How Playground Surfacing Impacts Play: The Importance of Playability

Why Surfacing Matters: New Research on Playground Playability

Independent research from The University of Texas at Austin’s Center for Research to Community Impact set out to answer a question playground designers rarely have hard data on: does the play surface on a playground actually change how kids play? Researchers observed play across multiple playgrounds, logging 60 structured observations and surveying 89 caregivers, comparing the three most common surfacing materials: engineered wood fiber, poured-in-place rubber, and synthetic turf. Rather than relying on assumption, the team built a defined, measurable concept of “playability,” scoring each surface on activity level, social interaction, inclusivity, and overall use.

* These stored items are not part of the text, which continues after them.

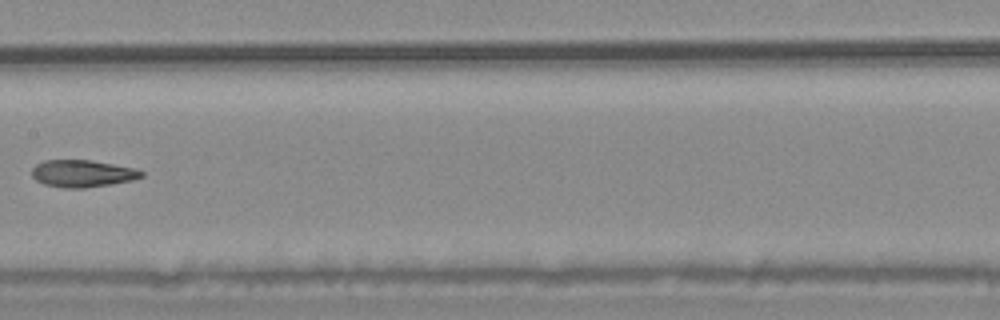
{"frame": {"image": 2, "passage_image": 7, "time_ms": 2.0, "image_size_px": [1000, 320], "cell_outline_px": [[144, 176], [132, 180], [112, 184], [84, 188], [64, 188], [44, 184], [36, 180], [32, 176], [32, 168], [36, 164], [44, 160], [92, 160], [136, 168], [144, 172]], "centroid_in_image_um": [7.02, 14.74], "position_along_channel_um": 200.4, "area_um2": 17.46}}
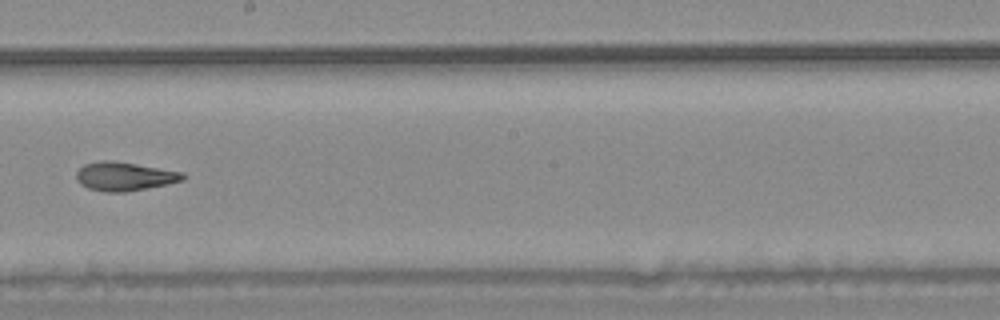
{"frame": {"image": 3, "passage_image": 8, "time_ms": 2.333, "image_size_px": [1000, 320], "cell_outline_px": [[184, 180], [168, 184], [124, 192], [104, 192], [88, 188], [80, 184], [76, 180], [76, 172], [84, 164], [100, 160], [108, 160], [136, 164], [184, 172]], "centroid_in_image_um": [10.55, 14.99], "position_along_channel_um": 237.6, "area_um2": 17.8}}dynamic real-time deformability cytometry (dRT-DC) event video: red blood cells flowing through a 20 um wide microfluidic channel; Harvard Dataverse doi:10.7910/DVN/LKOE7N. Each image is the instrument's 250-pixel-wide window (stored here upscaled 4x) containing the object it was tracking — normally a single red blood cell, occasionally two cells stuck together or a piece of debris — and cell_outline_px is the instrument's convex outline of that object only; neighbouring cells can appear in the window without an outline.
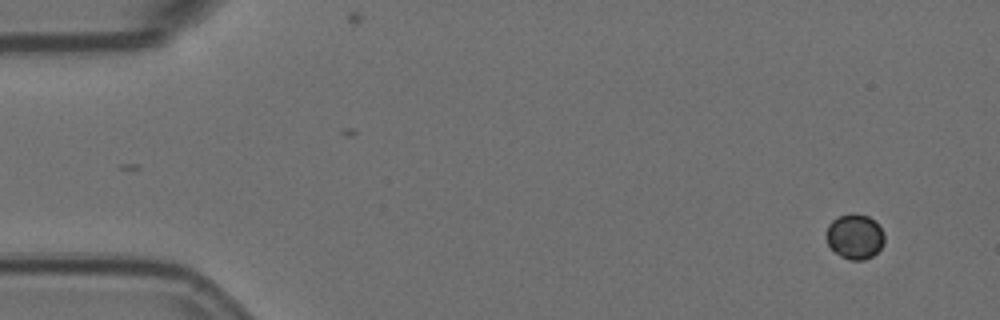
{"species": "Egyptian fruit bat (a non-hibernating species)", "species_latin": "Rousettus aegyptiacus", "temperature_condition": "room temperature", "stored_images_in_passage": 6, "camera_frame_rate_fps": 3000, "um_per_image_px": 0.085, "animal": {"sex": "female"}, "frame": {"image": 1, "passage_image": 1, "time_ms": 0.0, "image_size_px": [1000, 320], "cell_outline_px": [[884, 244], [872, 256], [864, 260], [848, 260], [840, 256], [828, 244], [824, 236], [828, 224], [836, 216], [852, 212], [868, 216], [884, 232]], "centroid_in_image_um": [72.62, 20.09], "position_along_channel_um": 12.4, "area_um2": 15.43}}
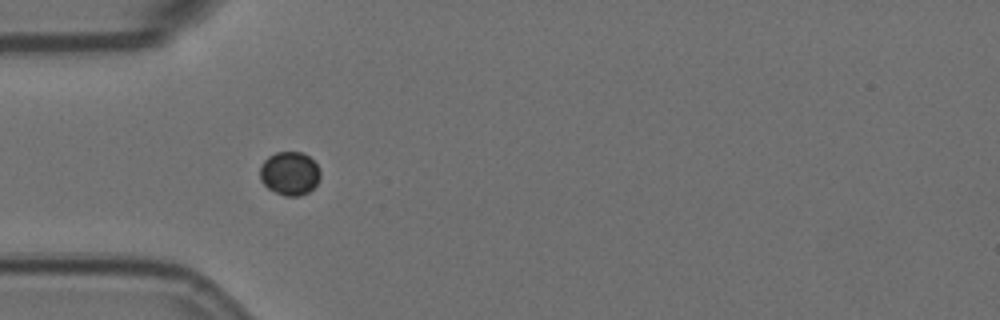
{"frame": {"image": 2, "passage_image": 5, "time_ms": 1.333, "image_size_px": [1000, 320], "cell_outline_px": [[320, 180], [308, 192], [300, 196], [284, 196], [268, 188], [260, 180], [260, 168], [264, 160], [268, 156], [276, 152], [300, 152], [308, 156], [320, 168]], "centroid_in_image_um": [24.62, 14.74], "position_along_channel_um": 60.4, "area_um2": 15.32}}
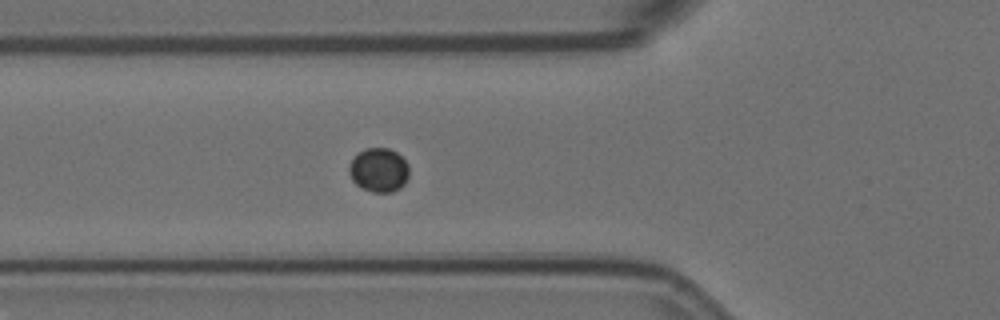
{"frame": {"image": 3, "passage_image": 6, "time_ms": 1.667, "image_size_px": [1000, 320], "cell_outline_px": [[408, 180], [400, 188], [392, 192], [372, 192], [360, 188], [352, 180], [348, 172], [348, 164], [364, 148], [388, 148], [396, 152], [408, 164]], "centroid_in_image_um": [32.19, 14.47], "position_along_channel_um": 93.6, "area_um2": 15.49}}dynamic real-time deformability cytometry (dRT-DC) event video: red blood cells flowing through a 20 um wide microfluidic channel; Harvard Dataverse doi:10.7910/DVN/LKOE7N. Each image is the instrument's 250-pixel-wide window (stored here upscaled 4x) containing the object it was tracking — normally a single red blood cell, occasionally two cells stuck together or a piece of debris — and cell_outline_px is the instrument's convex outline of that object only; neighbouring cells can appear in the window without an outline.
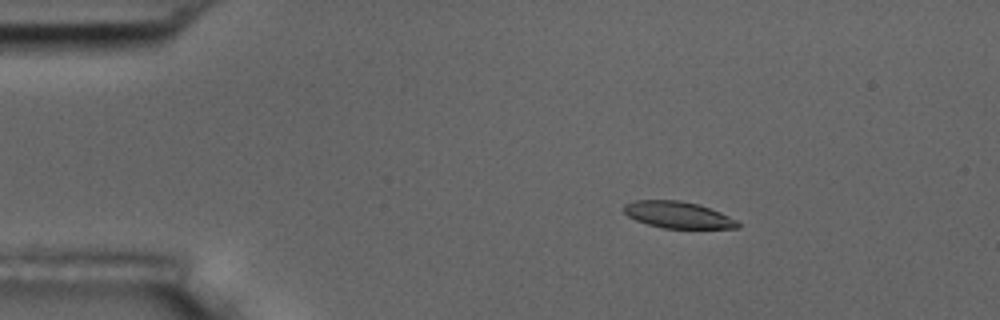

The results point in one direction. Synthetic turf consistently outperformed the other two surfaces across every playability measure, drawing more users, more active play, and more social play groups than engineered wood fiber or poured-in-place rubber. Turf-surfaced playgrounds saw an average of 12 users at a time and about 52% of kids engaged in active play, well ahead of both alternatives. That advantage held across income levels, and in lower-income neighborhoods the gap widened even further, with turf-surfaced playgrounds seeing dramatically higher use and engagement than their counterparts. Caregivers noticed the difference too, rating turf higher for comfort, cleanliness, safety, and accessibility for kids of different abilities. For architects, planners, and municipalities weighing surfacing options, the findings offer something rare: real, measurable evidence of how playground surfacing shapes the way a community actually plays.